Return, from the data that follows, each line that holds the word "GRNEWS".
━━ Information provided
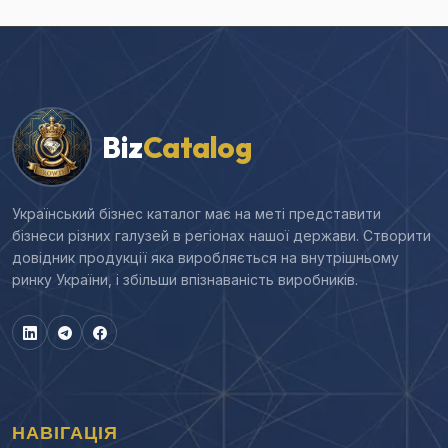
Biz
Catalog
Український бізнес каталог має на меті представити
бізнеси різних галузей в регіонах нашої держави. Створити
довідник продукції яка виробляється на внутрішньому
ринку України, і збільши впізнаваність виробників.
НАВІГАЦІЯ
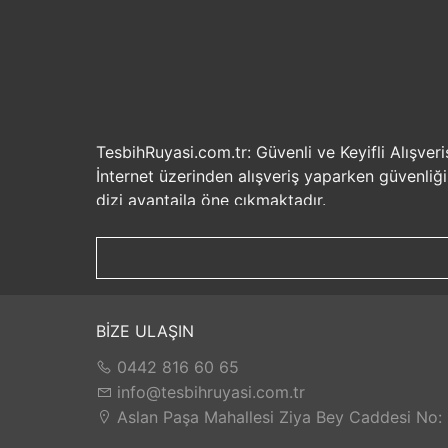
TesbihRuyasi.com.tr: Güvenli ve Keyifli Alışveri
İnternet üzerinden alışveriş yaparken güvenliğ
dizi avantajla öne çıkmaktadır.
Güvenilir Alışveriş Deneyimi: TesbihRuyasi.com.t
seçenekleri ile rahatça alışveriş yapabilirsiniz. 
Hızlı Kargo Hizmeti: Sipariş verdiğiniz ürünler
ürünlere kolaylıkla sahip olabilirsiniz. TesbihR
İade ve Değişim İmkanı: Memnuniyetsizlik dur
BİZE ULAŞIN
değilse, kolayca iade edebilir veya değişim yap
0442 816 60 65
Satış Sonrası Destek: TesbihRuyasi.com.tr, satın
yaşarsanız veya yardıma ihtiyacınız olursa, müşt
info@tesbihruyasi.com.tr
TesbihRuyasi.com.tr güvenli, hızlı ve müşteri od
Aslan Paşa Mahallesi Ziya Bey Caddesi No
━━━━
━━ Information provided
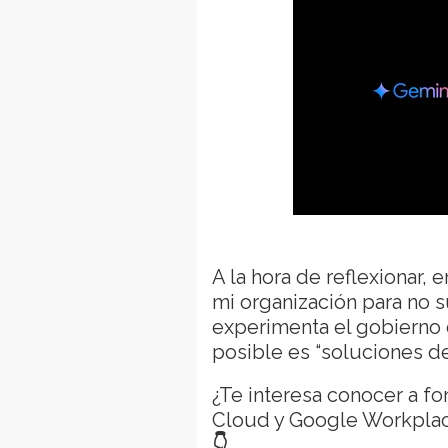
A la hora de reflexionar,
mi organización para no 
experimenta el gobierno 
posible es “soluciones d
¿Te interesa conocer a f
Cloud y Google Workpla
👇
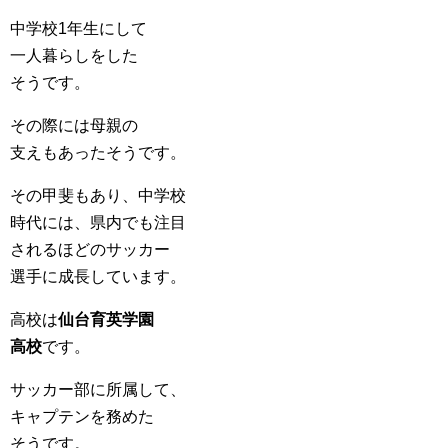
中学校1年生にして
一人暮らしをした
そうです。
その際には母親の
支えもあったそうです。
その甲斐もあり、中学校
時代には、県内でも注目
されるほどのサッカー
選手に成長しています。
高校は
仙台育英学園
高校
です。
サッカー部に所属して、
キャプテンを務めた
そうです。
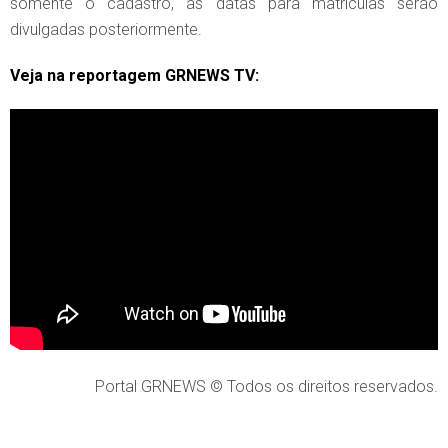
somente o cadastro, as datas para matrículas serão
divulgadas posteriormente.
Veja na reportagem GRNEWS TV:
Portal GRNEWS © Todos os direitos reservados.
━━━━
Written response:
Veja na reportagem GRNEWS TV:
Portal GRNEWS © Todos os direitos reservados.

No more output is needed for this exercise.